I ended up studying a lot of other peoples comics, just looking at the panel layout and the way they paced longer narratives. I had done longer work before but it had been awhile and the wheels definitely needed some greasing.

What comics did you study for the first issue? Were there specific sequences you can cite as examples you referenced? 

I looked at a lot of Michael Deforge, Ernie Bushmiller, the Hernandez brothers, and a few others. All of them are masters in multiple areas. Especially in pacing, layout, and text management. So, I tried to soak it all in and focus on what they did to not overload the readers and the ease with which you can read their work.

There aren’t any sequences in the book that I could point to and say that I lifted from anywhere. Probably the closest I got was experimenting with a grid, with no spaces in between the images, for a couple pages like in some of Deforge’s work. But I ended up not going that route because I felt like the space between panels allows for better timing in my comics.

So do you plan to do more issues of Eat More Bikes? If so, how often do you hope to get issues out? Will it be a yearly series or quarterly? Neither? 

I would definitely like to do more issues of it. If I am realistic with myself I think a yearly schedule is what I could hold to, maybe twice a year depending on how life intervenes. Working a 9-to-5, maintaining a healthy relationship with my fiance, and doing the daily comic alone take up a lot of time. So, I think if I could spread out the work over the course of a year it would make for better comics and better mental health.

There’s a real edge of black humor that runs through your comics, which I appreciate. But I was wondering how conscious you are of that and whether you attempt to cultivate it or not. Do you self-edit yourself at all? Are there places you won’t go or subjects you won’t delve into? 

I’m aware of it but I don’t think I try to cultivate it necessarily. When I was young I thought about my mortality, a lot, to the point that I would lay in bed, start crying, and get up to tell my mom about me not wanting to die. So, death, or at least the idea of death, has always been something that my brain has fixated on. That fact has made me a little bit of a worry wart, but humor has been and probably always will be a huge way for me to deal with serious issues I face. And because of that I think it comes through in my comics. But, when I sit down I don’t actively try to think of morbid or bleak things I just think they are so intertwined with my sense of humor at this point that it tends to come out like that.

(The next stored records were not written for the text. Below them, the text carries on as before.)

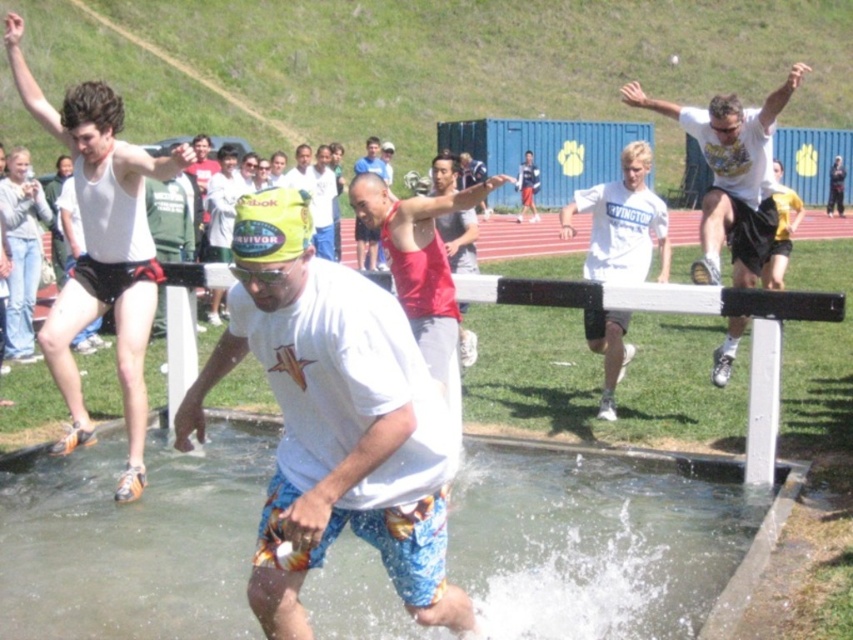
Question: Can you confirm if white matte t-shirt at upper left is positioned to the right of red tank top at center?

Choices:
 (A) yes
 (B) no

Answer: (B)

Question: Among these objects, which one is nearest to the camera?

Choices:
 (A) black plastic hurdle at center
 (B) white matte tank top at upper left

Answer: (B)

Question: Which object is positioned closest to the black plastic hurdle at center?

Choices:
 (A) white matte t-shirt at upper left
 (B) white cotton t-shirt at center
 (C) clear water at puddle center

Answer: (C)

Question: Is the position of white cotton t-shirt at center less distant than that of black plastic hurdle at center?

Choices:
 (A) yes
 (B) no

Answer: (A)

Question: Is white cotton t-shirt at center thinner than white matte tank top at upper left?

Choices:
 (A) no
 (B) yes

Answer: (A)

Question: Which of the following is the farthest from the observer?

Choices:
 (A) (746, 131)
 (B) (608, 292)
 (C) (7, 228)

Answer: (C)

There are probably a few topics I won’t touch, but more-so there are ways I won’t handle a subject. Like, I have no intention of being the next Johnny Ryan. His comics are great, but they push the limits in a way that I’m not really interested in with my comics. So, self-editing does happen. There are a few comics I’ve done that I never posted because they hit the wrong note. Where they sounded funny in my head, but once I put them on paper they just came off in a way that I felt wasn’t contributing anything and could come off as more hurtful than funny. I think a lot of it is I try to stay away from jokes that come at the expense of a group or type of people but most everything else is fair game.

So apart from the daily Eat More Bikes, what are you working on now? What are your plans for 2013?

Boy, besides the daily? That cuts out a few hundred comics from my plans. … But, I am in the process of editing a humor anthology along with Lauren Barnett for Hic & Hoc that I’m very excited about. We have an insanely great line-up of contributors and the book should be making its debut at TCAF in May. I’d like to work on getting a thick collection of the dailies out into the world. I have a billion ideas swirling around in my head for comics and other projects to do this year, but nothing too formal yet. I think the main hope though is to just continue to push myself and have fun making comics. Comics are the best.